• [SUE ISTRUZIONI]
Nell'estratto sul convegno di Confagricoltura novarese, quante aziende calabresi ricevono meno di 1000 euro l'anno?

• [ESTRATTO]

+---+

La volontà di cambiare pagina emerge dalle parole di Giovanni Chiò, il presidente di Confagricoltura novarese, che guarda oltre le mura. Non a caso ha dedicato il convegno all’agricoltura 5.0, il modello più avanzato che sa tenere insieme tecnologia e ruolo umano imprescindibile: «Se ci fermiamo al nostro orticello – osserva – saremo sempre i più bravi, ma soltanto nel nostro orticello. E’ necessario dare ai giovani un modello di agricoltura innovativa». E lancia una provocazione che fa sobbalzare qualche astante: «Il concetto di Pac (Politica agricola comune) come sostegno al reddito a me sta un po’ stretto. Preferirei il reddito». E prosegue con un esempio: «Questa Pac non mi piace perché in Calabria 38 mila aziende ricevono meno di 1000 euro l’anno. In Italia su un milione di imprese soltanto 600 mila hanno la partita Iva. E allora chiediamoci se tutte le risorse avute da Bruxelles vengono distribuite in modo corretto».
Poi passa in rassegna l’elenco dei problemi che affliggono il settore, «perché l’agricoltura in questi ultimi anni è diventata una calamita di problemi, ma siamo stanchi di subirli. A cominciare dalle importazioni del riso dal Sudest asiatico, contenente residui di triciclazolo. In Europa si sta pensando di aumentare i limiti di utilizzo di quel principio attivo, per consentire l’aumento dell’import. Ebbene, io non ci sto. E non ci stanno neppure i consumatori che con la guerra in Ucraina hanno iniziato a comprendere il problema delle importazioni».

+---+

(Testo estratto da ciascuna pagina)

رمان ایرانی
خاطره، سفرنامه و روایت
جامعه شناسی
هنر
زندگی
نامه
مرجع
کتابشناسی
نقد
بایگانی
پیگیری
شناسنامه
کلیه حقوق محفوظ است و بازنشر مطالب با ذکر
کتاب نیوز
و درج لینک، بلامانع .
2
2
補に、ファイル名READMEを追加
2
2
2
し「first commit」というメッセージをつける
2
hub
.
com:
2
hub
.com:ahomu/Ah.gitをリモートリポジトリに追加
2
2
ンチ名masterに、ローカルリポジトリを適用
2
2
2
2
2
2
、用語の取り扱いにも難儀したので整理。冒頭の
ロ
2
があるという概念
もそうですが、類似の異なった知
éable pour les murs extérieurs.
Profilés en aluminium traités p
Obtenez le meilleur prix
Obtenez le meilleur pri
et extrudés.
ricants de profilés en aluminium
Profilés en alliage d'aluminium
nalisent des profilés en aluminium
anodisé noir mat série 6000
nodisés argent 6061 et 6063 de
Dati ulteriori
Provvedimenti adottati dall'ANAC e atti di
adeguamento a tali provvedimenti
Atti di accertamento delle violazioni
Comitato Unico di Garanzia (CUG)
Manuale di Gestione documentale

+---+

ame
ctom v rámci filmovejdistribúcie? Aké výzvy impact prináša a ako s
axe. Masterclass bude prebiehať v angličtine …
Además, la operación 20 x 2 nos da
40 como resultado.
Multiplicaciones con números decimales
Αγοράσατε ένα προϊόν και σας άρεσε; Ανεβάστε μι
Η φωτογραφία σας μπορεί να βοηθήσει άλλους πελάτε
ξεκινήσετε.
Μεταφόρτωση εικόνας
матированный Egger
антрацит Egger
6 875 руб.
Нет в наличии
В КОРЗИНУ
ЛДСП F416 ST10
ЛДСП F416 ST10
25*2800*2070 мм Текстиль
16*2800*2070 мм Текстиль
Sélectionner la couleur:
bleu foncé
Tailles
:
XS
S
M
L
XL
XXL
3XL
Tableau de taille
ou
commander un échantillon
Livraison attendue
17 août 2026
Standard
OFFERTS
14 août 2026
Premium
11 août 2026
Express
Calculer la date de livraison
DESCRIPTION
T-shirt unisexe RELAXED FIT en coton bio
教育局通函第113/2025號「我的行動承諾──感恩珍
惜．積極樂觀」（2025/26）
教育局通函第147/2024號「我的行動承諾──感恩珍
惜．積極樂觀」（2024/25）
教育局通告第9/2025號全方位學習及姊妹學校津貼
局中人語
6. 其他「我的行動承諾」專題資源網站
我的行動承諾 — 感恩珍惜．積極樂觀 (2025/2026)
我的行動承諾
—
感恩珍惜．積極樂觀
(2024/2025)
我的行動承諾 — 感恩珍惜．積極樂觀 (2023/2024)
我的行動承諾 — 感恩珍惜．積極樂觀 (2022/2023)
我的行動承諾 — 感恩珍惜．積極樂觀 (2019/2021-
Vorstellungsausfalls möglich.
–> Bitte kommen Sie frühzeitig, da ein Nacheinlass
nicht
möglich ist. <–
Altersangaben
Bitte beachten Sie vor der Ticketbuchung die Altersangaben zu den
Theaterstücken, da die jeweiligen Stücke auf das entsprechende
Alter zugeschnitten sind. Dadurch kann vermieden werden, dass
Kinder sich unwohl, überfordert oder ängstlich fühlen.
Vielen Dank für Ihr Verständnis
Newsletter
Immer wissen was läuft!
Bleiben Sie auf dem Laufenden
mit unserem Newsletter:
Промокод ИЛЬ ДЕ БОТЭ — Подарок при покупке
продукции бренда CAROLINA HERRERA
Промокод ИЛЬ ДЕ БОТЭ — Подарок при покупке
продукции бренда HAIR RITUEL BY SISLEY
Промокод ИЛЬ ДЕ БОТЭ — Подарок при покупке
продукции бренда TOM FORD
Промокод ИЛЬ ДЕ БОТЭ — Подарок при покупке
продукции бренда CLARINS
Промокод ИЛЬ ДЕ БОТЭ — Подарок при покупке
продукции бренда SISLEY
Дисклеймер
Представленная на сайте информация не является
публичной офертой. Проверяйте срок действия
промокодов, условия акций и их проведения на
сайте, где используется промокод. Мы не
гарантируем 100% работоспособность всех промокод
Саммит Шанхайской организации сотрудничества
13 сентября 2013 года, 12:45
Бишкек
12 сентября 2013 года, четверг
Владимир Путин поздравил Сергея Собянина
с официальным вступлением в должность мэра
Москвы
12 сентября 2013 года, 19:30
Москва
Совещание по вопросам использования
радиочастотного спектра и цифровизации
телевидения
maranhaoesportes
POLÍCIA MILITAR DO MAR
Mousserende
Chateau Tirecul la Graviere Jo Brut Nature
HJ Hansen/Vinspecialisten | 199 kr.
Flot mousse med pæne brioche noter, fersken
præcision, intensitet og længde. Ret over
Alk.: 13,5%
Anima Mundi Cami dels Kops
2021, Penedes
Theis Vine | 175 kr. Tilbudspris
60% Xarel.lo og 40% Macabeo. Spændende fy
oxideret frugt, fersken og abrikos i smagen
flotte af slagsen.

+---+

• [RISPOSTA]
38 mila aziende.